There were already a few reporters hanging around, and Gary didn’t want to deal with them. He just wanted to eat his pizza, drink his beer and stop the leak.

“Look at it this way,” Caroline said, brightening. “They’re obviously very old bones. They’ll get them all out quickly and start studying them in some lab somewhere. You’ll be able to get back to work on the house, and when you do open for business, it will be fabulous. People love to stay at haunted houses. There’s some castle in Ireland that’s supposed to be haunted and you can’t even get a reservation there for years.”

She offered Sarah a bright smile, then turned pale. “Those poor people. I bet they really do haunt the house. Can you imagine how terrible it must be to just get dumped out of your coffin? Oh! And we were just talking about Pete Albright this morning—and how we’d made up stories about people being buried in the house. And now it turns out those stories were true. I know I’d be furious enough to be haunting the place if my body had been dumped out of my coffin, wouldn’t you?”

Sarah laughed at that. “Caroline, if someone dumped my body out of my coffin, I wouldn’t care because I’d already be dead. My friends and family would have to be furious for me. And I don’t believe we hang around after we’re dead.”

“You an atheist or something?” Barry asked, surprised.

She shook her head. “No, I believe in God and the afterlife, and I even like going to church. That’s my point. We go to heaven or…wherever when we die. We’re no longer tied to our bodies. So if I was dumped out of a coffin, I doubt if I’d know it, and if I did, I wouldn’t care. I mean, we’re organic, we rot. So I don’t think that I’d be hanging around to haunt anyone, that’s all.”

“It’s that time she spent in Virginia,” Caroline said, shivering. “She worked in a bunch of old graveyards. I guess she got used to hanging out with dead people.” She gave an exaggerated shudder.

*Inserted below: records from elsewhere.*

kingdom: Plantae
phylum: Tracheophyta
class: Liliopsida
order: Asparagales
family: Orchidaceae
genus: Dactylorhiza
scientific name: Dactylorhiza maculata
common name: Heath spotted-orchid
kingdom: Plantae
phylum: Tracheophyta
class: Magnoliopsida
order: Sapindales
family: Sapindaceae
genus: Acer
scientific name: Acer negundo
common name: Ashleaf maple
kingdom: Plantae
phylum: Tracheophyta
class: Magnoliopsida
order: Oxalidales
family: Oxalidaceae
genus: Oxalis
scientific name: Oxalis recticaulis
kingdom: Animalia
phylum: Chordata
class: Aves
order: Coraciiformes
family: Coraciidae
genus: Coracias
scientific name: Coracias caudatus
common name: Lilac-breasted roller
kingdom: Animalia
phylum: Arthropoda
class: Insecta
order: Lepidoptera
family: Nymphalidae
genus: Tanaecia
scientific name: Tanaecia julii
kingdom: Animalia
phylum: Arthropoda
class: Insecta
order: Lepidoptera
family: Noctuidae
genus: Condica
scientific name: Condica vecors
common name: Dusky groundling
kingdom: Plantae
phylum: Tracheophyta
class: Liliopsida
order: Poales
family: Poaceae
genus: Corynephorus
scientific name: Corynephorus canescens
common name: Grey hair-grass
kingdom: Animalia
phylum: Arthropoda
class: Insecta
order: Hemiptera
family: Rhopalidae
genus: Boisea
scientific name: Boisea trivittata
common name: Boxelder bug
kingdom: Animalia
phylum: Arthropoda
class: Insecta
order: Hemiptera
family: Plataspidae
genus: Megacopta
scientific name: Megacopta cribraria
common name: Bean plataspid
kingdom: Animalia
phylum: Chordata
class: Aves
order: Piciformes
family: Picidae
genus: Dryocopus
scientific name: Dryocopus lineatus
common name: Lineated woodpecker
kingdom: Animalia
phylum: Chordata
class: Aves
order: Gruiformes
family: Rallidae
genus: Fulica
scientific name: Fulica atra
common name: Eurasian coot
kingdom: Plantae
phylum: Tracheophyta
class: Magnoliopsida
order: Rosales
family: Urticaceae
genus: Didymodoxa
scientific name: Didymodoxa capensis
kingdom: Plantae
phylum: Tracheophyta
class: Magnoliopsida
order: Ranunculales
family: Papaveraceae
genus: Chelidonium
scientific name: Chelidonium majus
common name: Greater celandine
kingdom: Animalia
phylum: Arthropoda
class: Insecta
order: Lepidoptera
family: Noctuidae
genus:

“If you go over to the old cemetery just down the street, they tell you that you’re only seeing half of it, that the street is paved right on top of hundreds of graves,” Sarah said. “And the tourists eat it up. So if I get a good haunted-house story out of this, is that so bad?”

Renee shivered and moved closer. “When they said human bones, it scared me to death, I have to admit. I mean, with that girl missing and all…”

“Renee! You thought someone murdered her, then hid her body in my house—behind a wall, no less—and I never even noticed?” Sarah asked sarcastically. Renee turned bright red, and Sarah instantly felt sorry. Renee was a good docent; she just seemed to be a bit of an airhead in real life. She was pretty and sweet, and kids loved her, but Sarah couldn’t quite understand how she and Barry had ended up in a relationship. Barry was inquisitive and intuitive, and knew a lot more history than what was contained in the training material the docents received. And Renee was…Renee.

“Well, of course…not,” Renee said. “I’m sorry. It’s just that that poor girl is missing and it has me worried, you know?”

“No, I’m sorry. I didn’t mean to jump on you,” Sarah assured her quickly. “Of course that missing girl was the first thing you thought of. I’m just grateful that ‘my’ bones do seem to be very old ones. You know, I’ve heard stories about this house, but never anything about a crazy undertaker filling the walls with his…clients. I’m going to have to do some more research and see what I can find out.”